* **What to produce**
Retype the following data exactly, but leave its pictures out.

* **Task data**
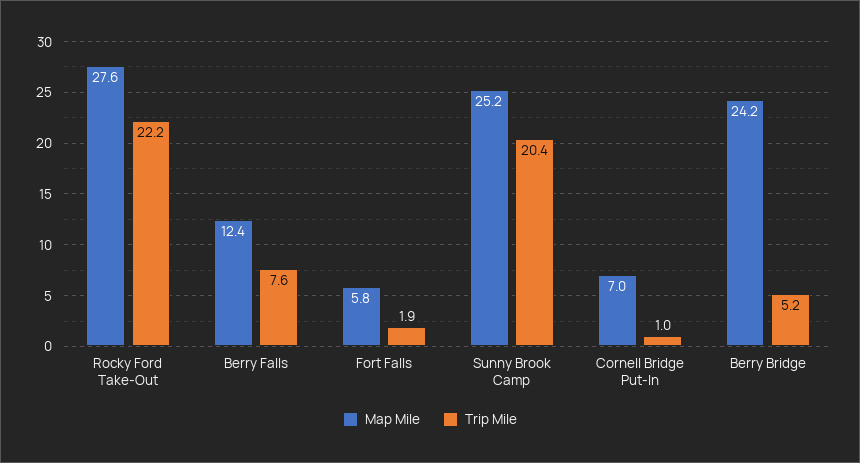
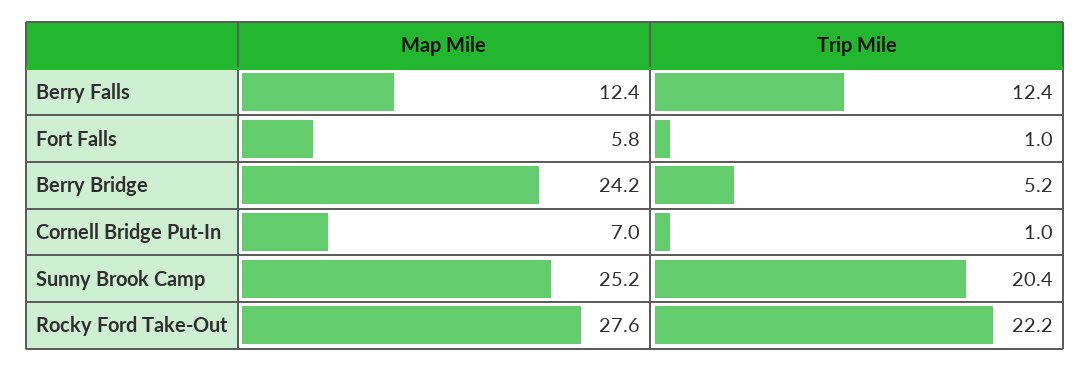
  {
    "Map Mile": {
      "Rocky Ford Take-Out": 27.6,
      "Berry Falls": 12.4,
      "Fort Falls": 5.8,
      "Sunny Brook Camp": 25.2,
      "Cornell Bridge Put-In": 7,
      "Berry Bridge": 24.2
    },
    "Trip Mile": {
      "Rocky Ford Take-Out": 22.2,
-     "Berry Falls": 7.6,
+     "Berry Falls": 12.4,
-     "Fort Falls": 1.9,
+     "Fort Falls": 1,
      "Sunny Brook Camp": 20.4,
      "Cornell Bridge Put-In": 1,
      "Berry Bridge": 5.2
    }
  }

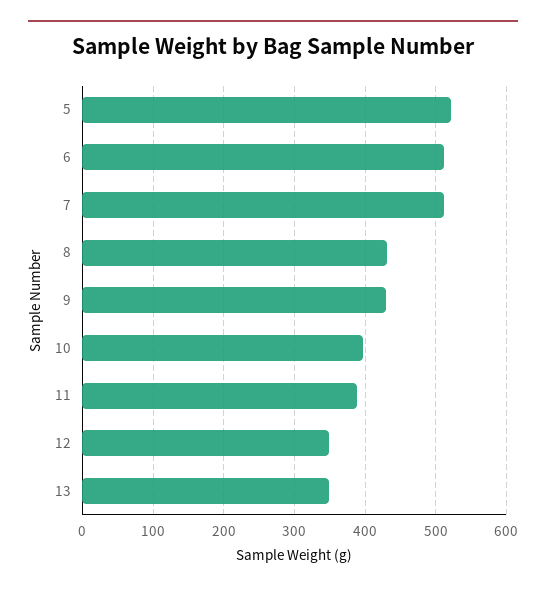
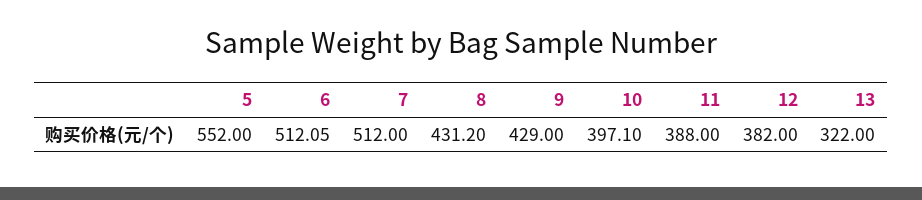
  {
-   "5": 520,
+   "5": 552,
    "6": 512.05,
    "7": 512,
    "8": 431.2,
    "9": 429,
    "10": 397.1,
    "11": 388,
-   "12": 350,
+   "12": 382,
-   "13": 350
+   "13": 322
  }

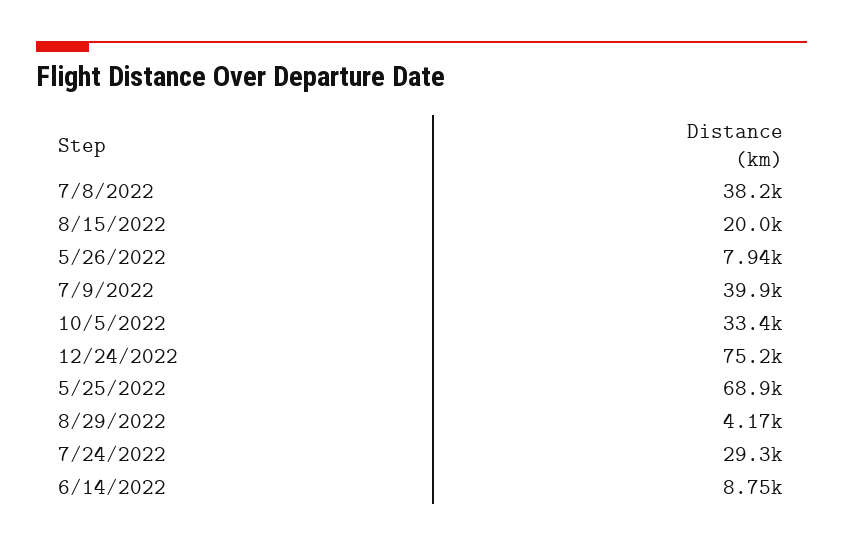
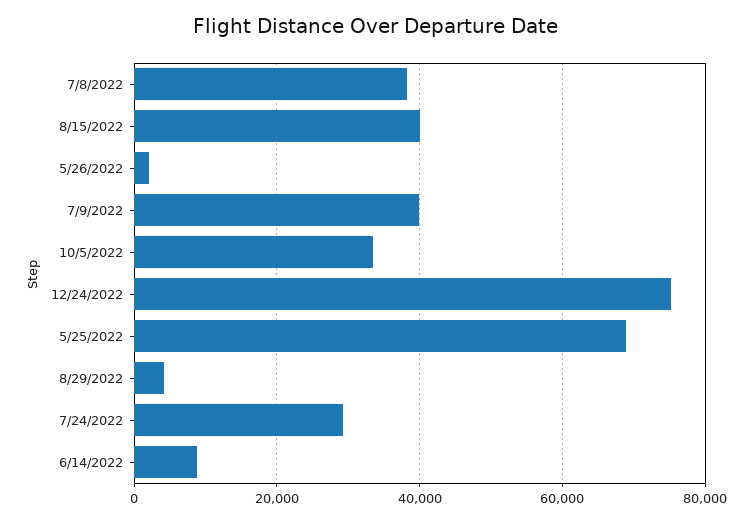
  {
    "7/8/2022": 38200,
-   "8/15/2022": 20000,
+   "8/15/2022": 40000,
-   "5/26/2022": 7940,
+   "5/26/2022": 2000,
    "7/9/2022": 39900,
    "10/5/2022": 33400,
    "12/24/2022": 75200,
    "5/25/2022": 68900,
    "8/29/2022": 4170,
    "7/24/2022": 29300,
    "6/14/2022": 8750
  }

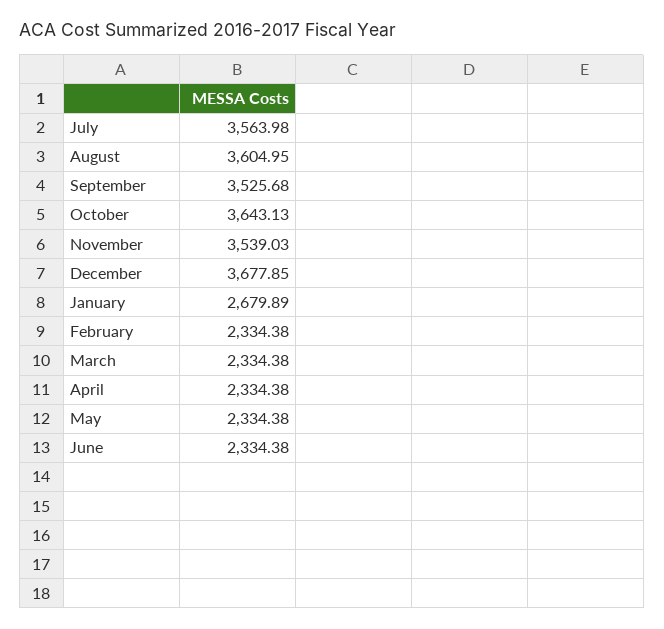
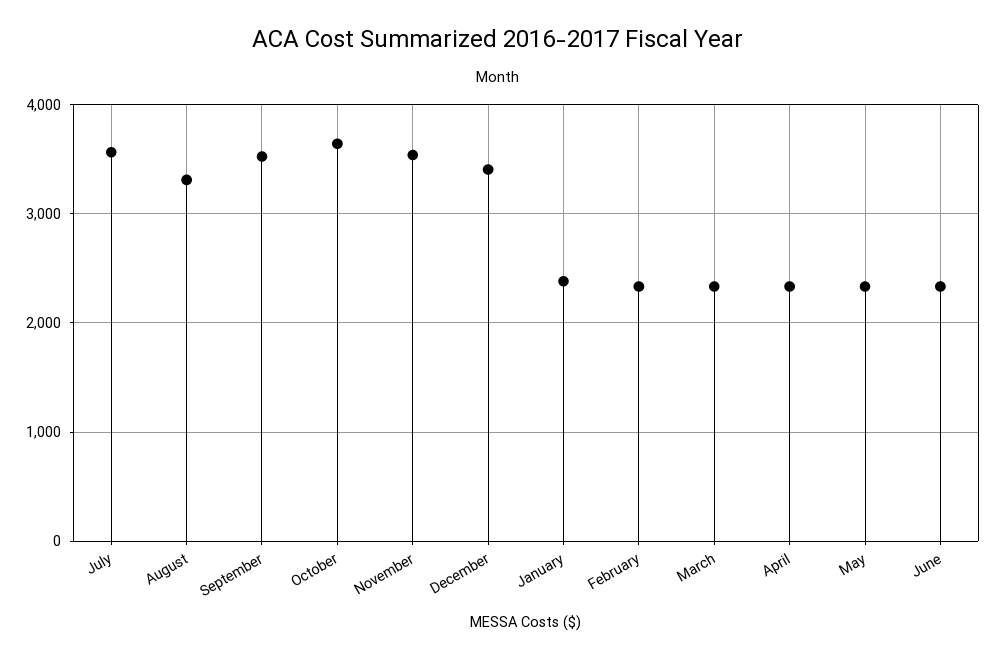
  {
    "July": 3563.98,
-   "August": 3604.95,
+   "August": 3300,
    "September": 3525.68,
    "October": 3643.13,
    "November": 3539.03,
-   "December": 3677.85,
+   "December": 3400,
-   "January": 2679.89,
+   "January": 2400,
    "February": 2334.38,
    "March": 2334.38,
    "April": 2334.38,
    "May": 2334.38,
    "June": 2334.38
  }

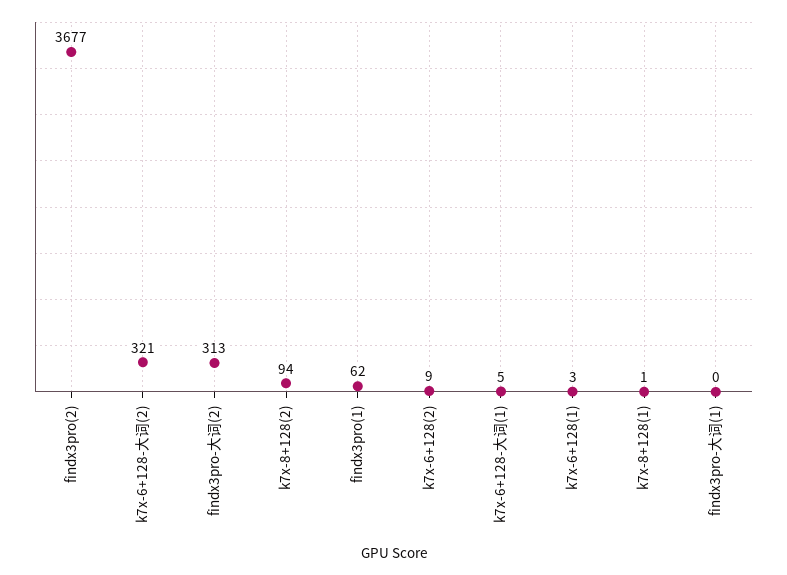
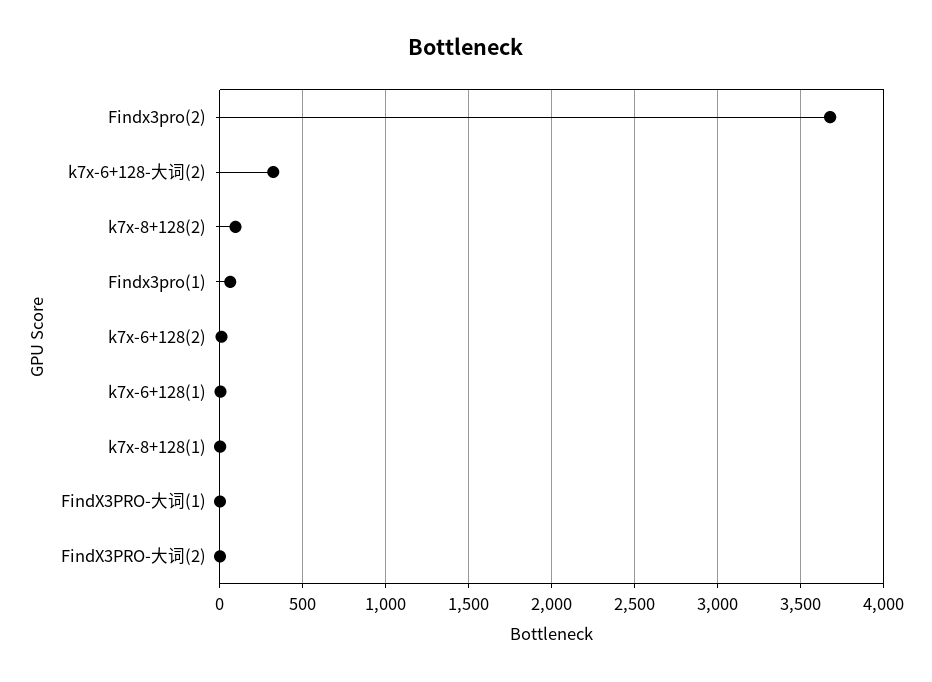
  {
    "findx3pro(2)": 3677,
    "k7x-6+128-大词(2)": 321,
-   "findx3pro-大词(2)": 313,
+   "findx3pro-大词(2)": 0,
    "k7x-8+128(2)": 94,
    "findx3pro(1)": 62,
    "k7x-6+128(2)": 9,
-   "k7x-6+128-大词(1)": 5,
    "k7x-6+128(1)": 3,
    "k7x-8+128(1)": 1,
    "findx3pro-大词(1)": 0
  }

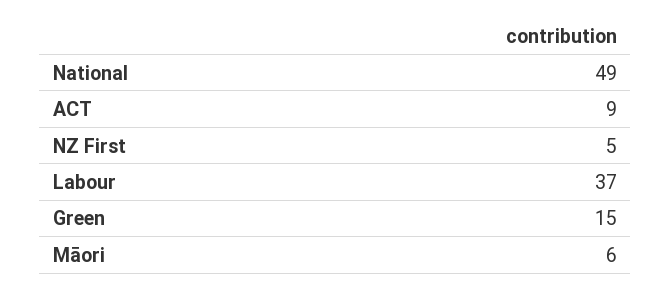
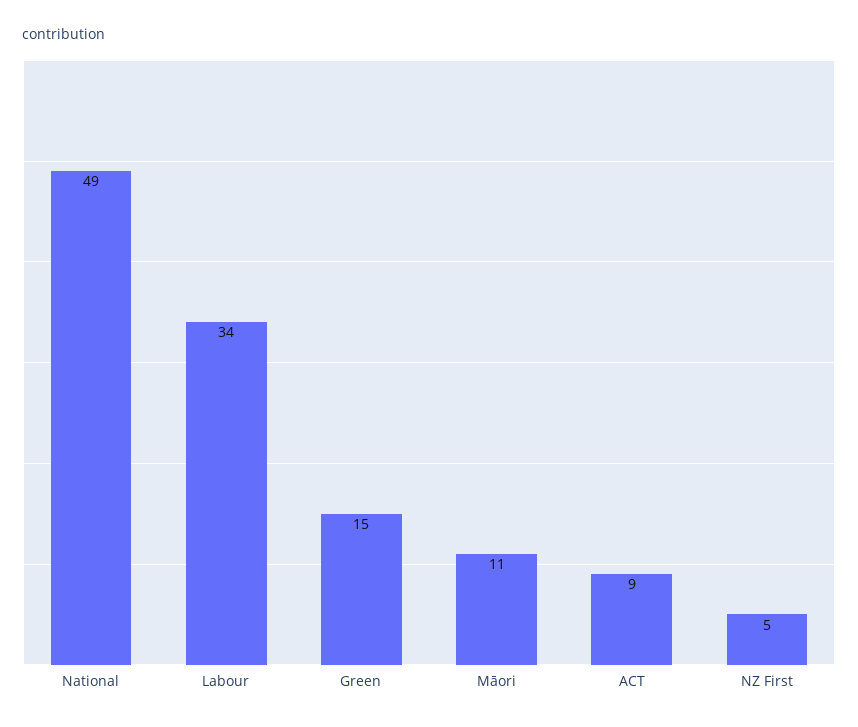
  {
    "National": 49,
    "ACT": 9,
    "NZ First": 5,
-   "Labour": 37,
+   "Labour": 34,
    "Green": 15,
-   "Māori": 6
+   "Māori": 11
  }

* **Response**
  {
    "Map Mile": {
      "Rocky Ford Take-Out": 27.6,
      "Berry Falls": 12.4,
      "Fort Falls": 5.8,
      "Sunny Brook Camp": 25.2,
      "Cornell Bridge Put-In": 7,
      "Berry Bridge": 24.2
    },
    "Trip Mile": {
      "Rocky Ford Take-Out": 22.2,
-     "Berry Falls": 7.6,
+     "Berry Falls": 12.4,
-     "Fort Falls": 1.9,
+     "Fort Falls": 1,
      "Sunny Brook Camp": 20.4,
      "Cornell Bridge Put-In": 1,
      "Berry Bridge": 5.2
    }
  }

  {
-   "5": 520,
+   "5": 552,
    "6": 512.05,
    "7": 512,
    "8": 431.2,
    "9": 429,
    "10": 397.1,
    "11": 388,
-   "12": 350,
+   "12": 382,
-   "13": 350
+   "13": 322
  }

  {
    "7/8/2022": 38200,
-   "8/15/2022": 20000,
+   "8/15/2022": 40000,
-   "5/26/2022": 7940,
+   "5/26/2022": 2000,
    "7/9/2022": 39900,
    "10/5/2022": 33400,
    "12/24/2022": 75200,
    "5/25/2022": 68900,
    "8/29/2022": 4170,
    "7/24/2022": 29300,
    "6/14/2022": 8750
  }

  {
    "July": 3563.98,
-   "August": 3604.95,
+   "August": 3300,
    "September": 3525.68,
    "October": 3643.13,
    "November": 3539.03,
-   "December": 3677.85,
+   "December": 3400,
-   "January": 2679.89,
+   "January": 2400,
    "February": 2334.38,
    "March": 2334.38,
    "April": 2334.38,
    "May": 2334.38,
    "June": 2334.38
  }

  {
    "findx3pro(2)": 3677,
    "k7x-6+128-大词(2)": 321,
-   "findx3pro-大词(2)": 313,
+   "findx3pro-大词(2)": 0,
    "k7x-8+128(2)": 94,
    "findx3pro(1)": 62,
    "k7x-6+128(2)": 9,
-   "k7x-6+128-大词(1)": 5,
    "k7x-6+128(1)": 3,
    "k7x-8+128(1)": 1,
    "findx3pro-大词(1)": 0
  }

  {
    "National": 49,
    "ACT": 9,
    "NZ First": 5,
-   "Labour": 37,
+   "Labour": 34,
    "Green": 15,
-   "Māori": 6
+   "Māori": 11
  }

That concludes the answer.